Hospital-based STIs prevalence and associated factors in transgender men from southern Brazil
Vaitses Fontanari, AM1; Lemos Vianna, L2; Schneider, M1; Machado Borba Soll, B1; Schwarz, K1; Cardoso da Silva, D1; Gonzales Real, A1; Brandelli Costa, A2; Rodrigues Lobato, MI1
1: Universidade Federal do Rio Grande do Sul; 2: Pontifícia Universidade Católica do Rio Grande do Sul
Objectives: The present study assessed the prevalence of sexually transmitted infections (STIs) and associated factors in 94 transgender men from southern Brazil.
Material and Method:A retrospective review of the medical records of all transgender men who visited an outpatient clinic in Rio Grande do Sul from 1998 to 2017 was performed.
Results: Although the sample had a high prevalence of risk factors, such as drug use, one-third of the participants had never been tested for STIs and, when checked, it was mostly for HIV, but not for syphilis or other STIs. Based only on laboratory-tested transgender men, the prevalence of syphilis and hepatitis C was 3.4% and 1.6%, respectively.
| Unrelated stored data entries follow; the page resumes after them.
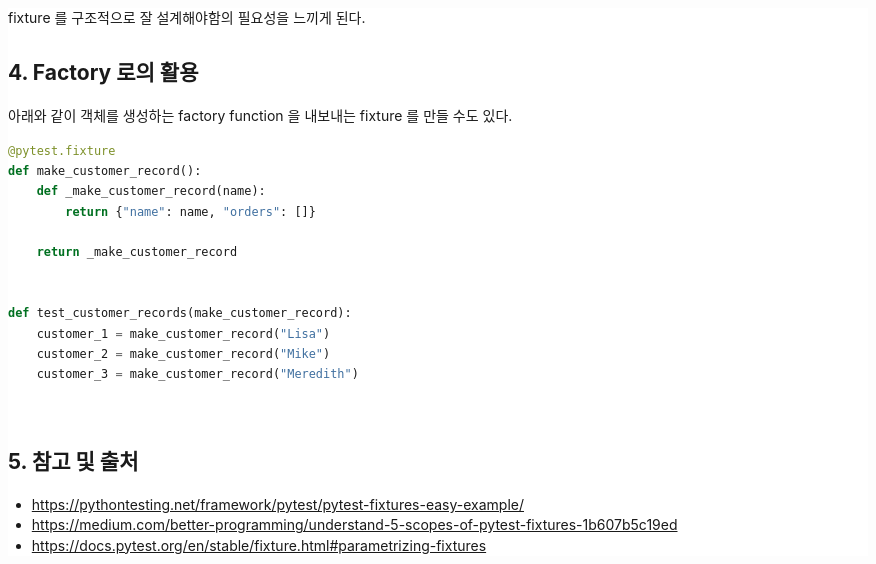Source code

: fixture 를 구조적으로 잘 설계해야함의 필요성을 느끼게 된다.



## 4. Factory 로의 활용

아래와 같이 객체를 생성하는 factory function 을 내보내는 fixture 를 만들 수도 있다.

```python
@pytest.fixture
def make_customer_record():
    def _make_customer_record(name):
        return {"name": name, "orders": []}

    return _make_customer_record


def test_customer_records(make_customer_record):
    customer_1 = make_customer_record("Lisa")
    customer_2 = make_customer_record("Mike")
    customer_3 = make_customer_record("Meredith")
```

<br>

## 5. 참고 및 출처

- https://pythontesting.net/framework/pytest/pytest-fixtures-easy-example/
- https://medium.com/better-programming/understand-5-scopes-of-pytest-fixtures-1b607b5c19ed
- https://docs.pytest.org/en/stable/fixture.html#parametrizing-fixtures
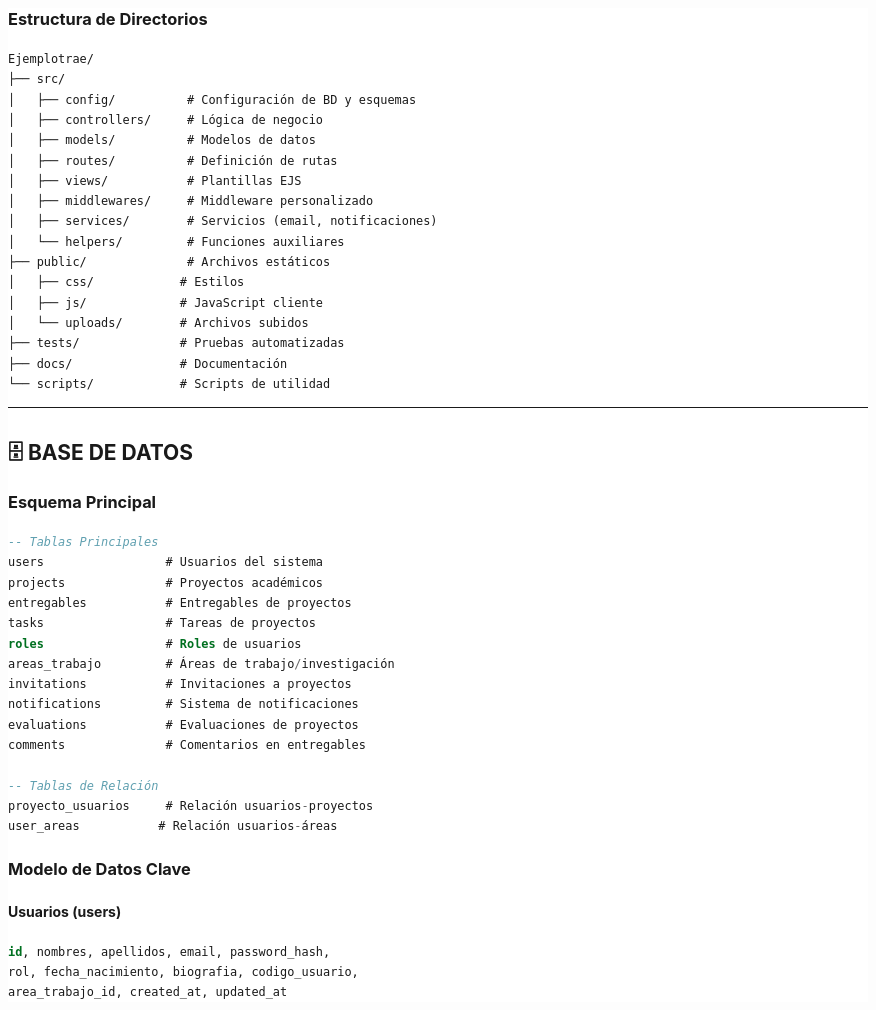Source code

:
 ```
```

### **Estructura de Directorios**
```
Ejemplotrae/
├── src/
│   ├── config/          # Configuración de BD y esquemas
│   ├── controllers/     # Lógica de negocio
│   ├── models/          # Modelos de datos
│   ├── routes/          # Definición de rutas
│   ├── views/           # Plantillas EJS
│   ├── middlewares/     # Middleware personalizado
│   ├── services/        # Servicios (email, notificaciones)
│   └── helpers/         # Funciones auxiliares
├── public/              # Archivos estáticos
│   ├── css/            # Estilos
│   ├── js/             # JavaScript cliente
│   └── uploads/        # Archivos subidos
├── tests/              # Pruebas automatizadas
├── docs/               # Documentación
└── scripts/            # Scripts de utilidad
```

---

## 🗄️ **BASE DE DATOS**

### **Esquema Principal**
```sql
-- Tablas Principales
users                 # Usuarios del sistema
projects              # Proyectos académicos
entregables           # Entregables de proyectos
tasks                 # Tareas de proyectos
roles                 # Roles de usuarios
areas_trabajo         # Áreas de trabajo/investigación
invitations           # Invitaciones a proyectos
notifications         # Sistema de notificaciones
evaluations           # Evaluaciones de proyectos
comments              # Comentarios en entregables

-- Tablas de Relación
proyecto_usuarios     # Relación usuarios-proyectos
user_areas           # Relación usuarios-áreas
```

### **Modelo de Datos Clave**

#### **Usuarios (users)**
```sql
id, nombres, apellidos, email, password_hash, 
rol, fecha_nacimiento, biografia, codigo_usuario,
area_trabajo_id, created_at, updated_at
```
These are very significant percentages when compared to the general population, and could be used to justify required screening exams for all transgender men.
Conclusion: It is clear that health professionals need to broaden their understanding of transgender men and take into account the existence of transgender men who have sex with men (TMSM) and possible changes in sexual behavior after gender affirmation surgery (GAS).